If you're a Chevy guy looking for a big-block V8 that's not an LS, you're in luck. The bow-tie brand recently revealed its biggest and most powerful crate engine yet. Meet the ZZ632, and it displaces 632 cubic inches. Convert that into liters, and you're looking at a 10.3-liter V8 motor.
“This is the biggest, baddest crate engine we’ve ever built. The ZZ632 sits at the top of our unparalleled crate engine lineup as the king of performance. It delivers incredible power, and it does it on pump gas,” said Russ O'Blenes, GM director of the Performance and Racing Propulsion Team at Chevrolet Performance.
With 10.3-liters at your disposal, this all-American V8 cranks out a monstrous 1,004 horsepower at 6600 rpm and a stump-pulling 1,187 Nm of torque at 5600 rpm. Unlike Dodge's Hellcrate and Hellephant engines which are supercharged, Chevrolet's ZZ632 is naturally aspirated. But how on earth was Chevy able to extract that amount of power from this giant V8?
The manufacturer says that, unlike most crate engines, all eight intake and exhaust ports of the ZZ632 have the same length, volume, and layout. Meanwhile, fuel is delivered to the cylinders via eight port fuel injectors. The automaker claims that all cylinders produce the same amount of power. Taking Chevy's word for it, each cylinder puts out 125.5 PS, resulting in the engine's 1,004 PS rating. (Torque meanwhile is rated at 148.3 Nm per cylinder).
As for the engine itself, the iron block shares a mold with the ZZ572 crate engines that are seeing use in the Camaro COPO drag cars. But the castings for the 10.3-liter engine are machined to accommodate its massive displacement. The result is a bore and stroke that's 4.60 x 4.75 inches (116.84mm x 120.65mm). Compared to the 572 cubic inch V8, the ZZ632's bore is 0.040 inches bigger (or 1.016mm), while the stroke is 0.375 inches (or 9.525mm) longer. To provide the engine with better clearance for the long stroke, engineers modified both the block and connecting rods.
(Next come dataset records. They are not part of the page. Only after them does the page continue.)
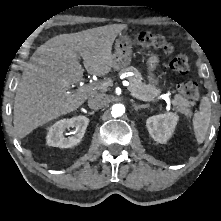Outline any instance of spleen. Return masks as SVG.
<instances>
[{
  "label": "spleen",
  "instance_id": "1",
  "mask_svg": "<svg viewBox=\"0 0 221 221\" xmlns=\"http://www.w3.org/2000/svg\"><path fill=\"white\" fill-rule=\"evenodd\" d=\"M211 120V104L207 97H202L199 111L194 114L192 125L198 144L205 140Z\"/></svg>",
  "mask_w": 221,
  "mask_h": 221
}]
</instances>
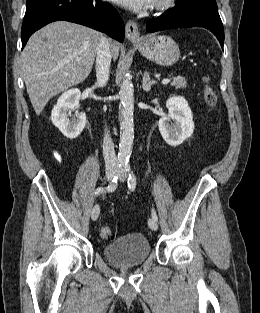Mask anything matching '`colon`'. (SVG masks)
Segmentation results:
<instances>
[{
    "label": "colon",
    "mask_w": 260,
    "mask_h": 313,
    "mask_svg": "<svg viewBox=\"0 0 260 313\" xmlns=\"http://www.w3.org/2000/svg\"><path fill=\"white\" fill-rule=\"evenodd\" d=\"M203 89H204V97L206 100V103L209 106H215L217 103V96L213 90V88L209 85L208 79L203 80ZM99 235L102 239L105 240H112L113 239V233L109 226L107 225H101L99 227Z\"/></svg>",
    "instance_id": "1"
}]
</instances>
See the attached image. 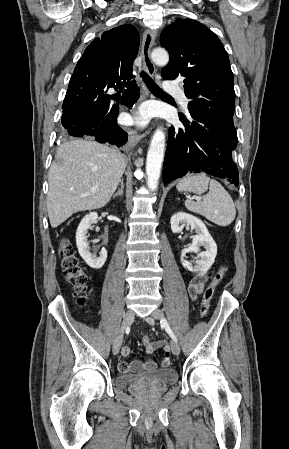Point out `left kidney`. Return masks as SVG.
I'll list each match as a JSON object with an SVG mask.
<instances>
[{"instance_id": "left-kidney-1", "label": "left kidney", "mask_w": 289, "mask_h": 449, "mask_svg": "<svg viewBox=\"0 0 289 449\" xmlns=\"http://www.w3.org/2000/svg\"><path fill=\"white\" fill-rule=\"evenodd\" d=\"M170 223L173 233L181 232L185 224L190 225L195 230L197 235L193 237L191 246L184 248L181 252V263L190 272L199 274L206 273L215 261L217 245L209 234L205 224L199 218L184 212L174 214L171 217ZM200 246H204L206 251L199 253L200 260H197L196 264L193 265L185 259L186 254L189 252H199Z\"/></svg>"}]
</instances>
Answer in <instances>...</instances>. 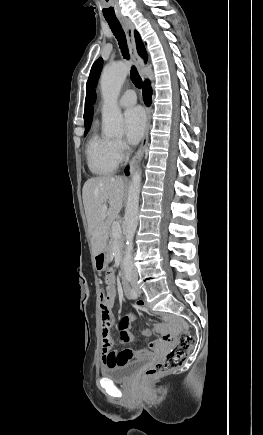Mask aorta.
Returning a JSON list of instances; mask_svg holds the SVG:
<instances>
[{
	"instance_id": "aorta-1",
	"label": "aorta",
	"mask_w": 263,
	"mask_h": 435,
	"mask_svg": "<svg viewBox=\"0 0 263 435\" xmlns=\"http://www.w3.org/2000/svg\"><path fill=\"white\" fill-rule=\"evenodd\" d=\"M128 72V64L122 62L106 68L102 74L100 82L104 99L102 122L103 132L106 136L123 135V117L117 105V99ZM141 179V172L137 170L128 190L124 222L126 246L123 257L126 274H129L133 269V239L138 225Z\"/></svg>"
}]
</instances>
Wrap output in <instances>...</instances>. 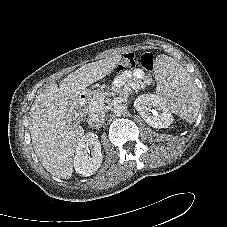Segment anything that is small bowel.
Here are the masks:
<instances>
[{"label": "small bowel", "instance_id": "c3829d8e", "mask_svg": "<svg viewBox=\"0 0 227 227\" xmlns=\"http://www.w3.org/2000/svg\"><path fill=\"white\" fill-rule=\"evenodd\" d=\"M132 77L134 81H131L130 74H124L119 79L118 82L120 84H129V86L133 89L140 88L150 83V78L140 69H137L133 72Z\"/></svg>", "mask_w": 227, "mask_h": 227}]
</instances>
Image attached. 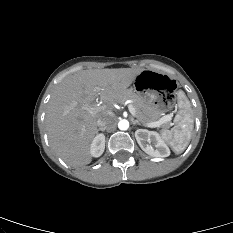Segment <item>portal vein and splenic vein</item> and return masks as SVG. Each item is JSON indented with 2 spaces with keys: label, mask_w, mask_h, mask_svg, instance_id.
<instances>
[{
  "label": "portal vein and splenic vein",
  "mask_w": 233,
  "mask_h": 233,
  "mask_svg": "<svg viewBox=\"0 0 233 233\" xmlns=\"http://www.w3.org/2000/svg\"><path fill=\"white\" fill-rule=\"evenodd\" d=\"M96 89H97V91H100V88H96ZM103 108H104V106L100 105V104L86 107V109H88L91 114L96 113V112L102 110ZM128 109L133 116H136V111H135V108L133 107L132 104H128ZM169 121H171V116L165 115L157 121L148 123L147 126L150 128L160 127L162 124L169 122Z\"/></svg>",
  "instance_id": "portal-vein-and-splenic-vein-1"
}]
</instances>
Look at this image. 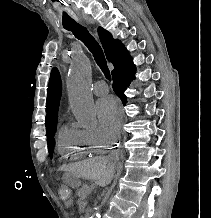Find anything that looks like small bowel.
<instances>
[{"instance_id": "c3829d8e", "label": "small bowel", "mask_w": 211, "mask_h": 218, "mask_svg": "<svg viewBox=\"0 0 211 218\" xmlns=\"http://www.w3.org/2000/svg\"><path fill=\"white\" fill-rule=\"evenodd\" d=\"M65 205L67 207H71L73 205V202L71 200H69V201L65 202Z\"/></svg>"}]
</instances>
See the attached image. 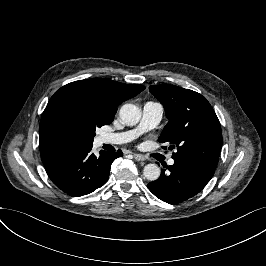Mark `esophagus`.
I'll return each mask as SVG.
<instances>
[{
    "label": "esophagus",
    "mask_w": 266,
    "mask_h": 266,
    "mask_svg": "<svg viewBox=\"0 0 266 266\" xmlns=\"http://www.w3.org/2000/svg\"><path fill=\"white\" fill-rule=\"evenodd\" d=\"M133 156L137 161H145L146 160V157L142 154H139V153H134Z\"/></svg>",
    "instance_id": "obj_1"
}]
</instances>
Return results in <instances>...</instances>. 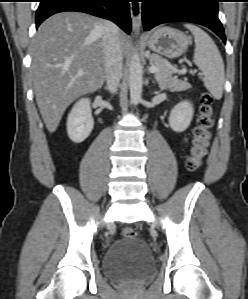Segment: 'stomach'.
Returning a JSON list of instances; mask_svg holds the SVG:
<instances>
[{
	"label": "stomach",
	"instance_id": "1",
	"mask_svg": "<svg viewBox=\"0 0 248 299\" xmlns=\"http://www.w3.org/2000/svg\"><path fill=\"white\" fill-rule=\"evenodd\" d=\"M189 44V37L185 33L171 27H159L147 40L149 49L168 58L179 57Z\"/></svg>",
	"mask_w": 248,
	"mask_h": 299
}]
</instances>
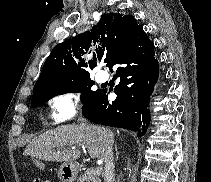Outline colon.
<instances>
[{
  "label": "colon",
  "instance_id": "obj_1",
  "mask_svg": "<svg viewBox=\"0 0 211 182\" xmlns=\"http://www.w3.org/2000/svg\"><path fill=\"white\" fill-rule=\"evenodd\" d=\"M36 182H52L51 180H36Z\"/></svg>",
  "mask_w": 211,
  "mask_h": 182
}]
</instances>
To ensure the engine's internals can handle all the added power, both the crankshaft and connecting rods are made from forged steel. Meanwhile, the pistons are built from lightweight forged aluminum. It also has four-bolt main caps and a forged rotating assembly to ensure strength and durability. During development, one engine endured more than 200 simulated drag strip passes on a dynamometer.
Interested in one? The ZZ632 crate engine will be on display at the 2021 SEMA Show in Las Vegas from November 2 to 5. Prices have yet to be revealed, however, they did say that Chevy Performance dealers will begin deliveries in early 2022.